One of the biggest beefs non-Christians have with Christians is that we want to impose our beliefs on everyone else. They do not want to be forced into something they don’t agree with. Just listen to the song “Live Your Dream” by Reel Big Fish to get a small idea of this mentality. There is also Joe Biden’s explanation that he would never bring his personal Catholic beliefs into his politics, or Richard Dawkins as he describes how he is fine with ‘religions’ that don’t believe in pressing their supernaturalistic beliefs on others in his book “The God Delusion.”
Our Apologists these days need to be able to answer these criticisms and tendencies from without–and even within–the Christian faith.
For we cannot forego the mandate to uphold social justice, fairness and equality. These are a MUST! Why do you think all of the prophetic books of the Old Testament rag on against Israel and Judah time and time again for their social injustices! God HATES social injustice. That is why “pure and undefiled religion is to care for the widow and the orphan” (James 1:27).
We cannot give up the evangelistic zeal, nor the support of a moral society. But, perhaps, we have been advocating it in the wrong way. Perhaps we should propagate these things to the world through more of an Ez. 33:4-5 methodology. Tell them, and from there onward the blood will be on their own heads.

---

__Task list__:
(A) Rewrite the paragraph of the post on imposing Christian beliefs that begins "For we cannot forego" as a short bulleted list of its main points.
(B) Decide whether each statement agrees with the post on imposing Christian beliefs. Answer yes or no, and quote the words of the post that settle it. (i) Joe Biden is described as willing to bring his Catholic beliefs into his politics. (ii) Richard Dawkins's views are cited from his book "The God Delusion." (iii) The writer suggests spreading these things through an Ez. 33:4-5 methodology.
(C) Continue the post on imposing Christian beliefs, starting after its final sentence.
None of the entries after the post on imposing Christian beliefs is needed here.

---

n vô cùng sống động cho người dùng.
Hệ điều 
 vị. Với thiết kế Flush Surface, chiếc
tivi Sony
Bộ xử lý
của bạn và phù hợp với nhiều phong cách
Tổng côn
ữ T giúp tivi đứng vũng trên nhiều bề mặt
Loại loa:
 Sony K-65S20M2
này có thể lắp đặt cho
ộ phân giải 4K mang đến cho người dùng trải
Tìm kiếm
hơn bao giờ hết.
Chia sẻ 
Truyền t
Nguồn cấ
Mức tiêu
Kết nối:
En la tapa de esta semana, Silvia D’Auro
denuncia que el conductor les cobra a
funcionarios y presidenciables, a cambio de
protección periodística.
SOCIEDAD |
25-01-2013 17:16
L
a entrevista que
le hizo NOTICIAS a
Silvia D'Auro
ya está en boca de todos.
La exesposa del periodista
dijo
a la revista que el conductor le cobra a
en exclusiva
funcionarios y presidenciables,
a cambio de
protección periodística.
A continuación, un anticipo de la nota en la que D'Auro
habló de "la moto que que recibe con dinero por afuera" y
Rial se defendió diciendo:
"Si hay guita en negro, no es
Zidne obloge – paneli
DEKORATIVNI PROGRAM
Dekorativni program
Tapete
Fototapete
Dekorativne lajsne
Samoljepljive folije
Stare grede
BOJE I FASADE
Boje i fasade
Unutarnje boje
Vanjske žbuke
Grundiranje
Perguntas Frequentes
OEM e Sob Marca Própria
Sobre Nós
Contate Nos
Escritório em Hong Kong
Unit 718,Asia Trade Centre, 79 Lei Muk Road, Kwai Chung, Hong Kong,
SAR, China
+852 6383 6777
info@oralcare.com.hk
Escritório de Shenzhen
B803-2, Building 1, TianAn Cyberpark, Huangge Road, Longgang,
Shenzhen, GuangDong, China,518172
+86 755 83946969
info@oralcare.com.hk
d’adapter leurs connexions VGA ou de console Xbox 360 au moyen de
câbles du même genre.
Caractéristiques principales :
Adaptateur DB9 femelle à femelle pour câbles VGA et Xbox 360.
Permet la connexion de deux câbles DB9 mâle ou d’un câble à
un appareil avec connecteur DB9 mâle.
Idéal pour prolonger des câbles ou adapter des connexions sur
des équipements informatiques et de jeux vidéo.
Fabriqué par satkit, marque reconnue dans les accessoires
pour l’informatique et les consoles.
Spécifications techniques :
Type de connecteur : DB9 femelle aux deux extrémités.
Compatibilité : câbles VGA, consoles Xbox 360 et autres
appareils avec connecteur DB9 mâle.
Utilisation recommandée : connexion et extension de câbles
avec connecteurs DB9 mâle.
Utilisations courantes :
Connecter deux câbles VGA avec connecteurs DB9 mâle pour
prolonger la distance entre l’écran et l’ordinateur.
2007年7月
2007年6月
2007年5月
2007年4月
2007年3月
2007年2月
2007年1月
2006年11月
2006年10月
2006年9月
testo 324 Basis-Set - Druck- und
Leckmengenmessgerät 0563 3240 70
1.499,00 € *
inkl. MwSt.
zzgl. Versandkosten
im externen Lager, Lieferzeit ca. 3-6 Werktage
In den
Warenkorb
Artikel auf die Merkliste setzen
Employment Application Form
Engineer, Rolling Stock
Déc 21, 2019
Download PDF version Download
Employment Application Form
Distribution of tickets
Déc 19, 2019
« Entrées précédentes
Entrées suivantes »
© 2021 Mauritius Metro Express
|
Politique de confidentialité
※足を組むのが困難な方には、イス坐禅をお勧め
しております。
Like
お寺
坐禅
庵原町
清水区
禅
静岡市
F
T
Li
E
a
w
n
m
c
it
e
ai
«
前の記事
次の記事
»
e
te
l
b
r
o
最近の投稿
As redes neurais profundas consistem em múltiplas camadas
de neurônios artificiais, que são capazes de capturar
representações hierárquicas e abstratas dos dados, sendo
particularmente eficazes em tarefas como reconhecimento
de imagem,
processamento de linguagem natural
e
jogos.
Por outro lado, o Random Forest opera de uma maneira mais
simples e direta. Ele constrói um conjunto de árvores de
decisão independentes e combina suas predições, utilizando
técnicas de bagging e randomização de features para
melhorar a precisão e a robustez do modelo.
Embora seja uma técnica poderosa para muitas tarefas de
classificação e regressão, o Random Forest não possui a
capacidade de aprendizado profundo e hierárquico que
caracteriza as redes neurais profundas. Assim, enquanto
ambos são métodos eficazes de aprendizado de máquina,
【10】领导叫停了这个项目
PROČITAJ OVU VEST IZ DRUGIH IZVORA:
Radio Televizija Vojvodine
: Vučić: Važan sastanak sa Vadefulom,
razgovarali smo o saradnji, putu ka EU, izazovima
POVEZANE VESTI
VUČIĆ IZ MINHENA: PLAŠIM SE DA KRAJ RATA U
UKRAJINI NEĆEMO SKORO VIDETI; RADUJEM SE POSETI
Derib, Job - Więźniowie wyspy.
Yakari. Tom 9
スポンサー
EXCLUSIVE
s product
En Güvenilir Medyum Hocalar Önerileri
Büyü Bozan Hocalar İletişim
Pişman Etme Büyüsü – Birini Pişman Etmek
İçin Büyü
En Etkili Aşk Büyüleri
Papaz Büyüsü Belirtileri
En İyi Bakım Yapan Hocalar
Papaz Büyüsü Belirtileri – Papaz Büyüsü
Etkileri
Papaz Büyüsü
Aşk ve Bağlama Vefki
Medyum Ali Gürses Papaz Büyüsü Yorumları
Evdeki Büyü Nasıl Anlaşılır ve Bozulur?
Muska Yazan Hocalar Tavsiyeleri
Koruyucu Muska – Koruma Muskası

---

__Expected results__:
(A)
- Christians cannot give up the mandate to uphold social justice, fairness and equality, which are a must.
- The prophetic books of the Old Testament condemn Israel and Judah again and again for their social injustices.
- God hates social injustice.
- This is why, according to James 1:27, "pure and undefiled religion is to care for the widow and the orphan."

(B)
(i) No: "he would never bring his personal Catholic beliefs into his politics"
(ii) Yes: "in his book “The God Delusion.”"
(iii) Yes: "Perhaps we should propagate these things to the world through more of an Ez. 33:4-5 methodology."

(C)
At the same time, however, we are called to subject to governing authorities (Rom. 13:1-8; 1 Pet. 2:11-24). These passages are merely saying to subject to authority de facto, no questions asked, but they do give us insight that we should be deferring to secular governing authority quite a bit more then our rebellious tendencies want to admit. Our ‘spirituality’ wants to cry out “Freedom In Christ!” It says that if the governing authorities so much as allow something evil to exist we are given the right to disobey the government, and even break the laws if necessary (but look at 1 Pet. 2:16).
One very extreme example is the series of Christian men who have killed abortion doctors over the last decade, thinking themselves as helping to make God’s matters more important than even life itself. One such man, Paul Jennings Hill, who was given the death penalty (justly I might add) thought himself a martyr: “I believe in the short and long term, more and more people will act on the principles for which I stand,” he said. Mr. Hill also said that while it was not his choice to die, ”I’m willing and I feel very honored that they are most likely going to kill me for what I did.” (He will be embarrassed to read 1 Pet. 2:20 in heaven.) And he was a a former Presbyterian minister! An alleged leader of men.
Not that most of us are convinced that such things are okay and justifiable. Let us yet reflect on the ways we go too far in our rebellion of government and society for their rapport with moral evils. But remember, the government rarely forces anyone to do anything particularly wrong. The social injustice of the abortion matter is still a personal choice of both the doctor and the woman. (If you want to argue whether its okay to use public taxes for abortion clinics, however, that is certainly an issue more worthy of debate). Remember, God has established such authorities to do that judging of evil (1 Pet. 2:14), as well as for giving praise for doing what is right. But even if they do wrong, the passages mentioned still say that we should bear under it, even to “those who are unreasonable” (1 Pet. 2:18).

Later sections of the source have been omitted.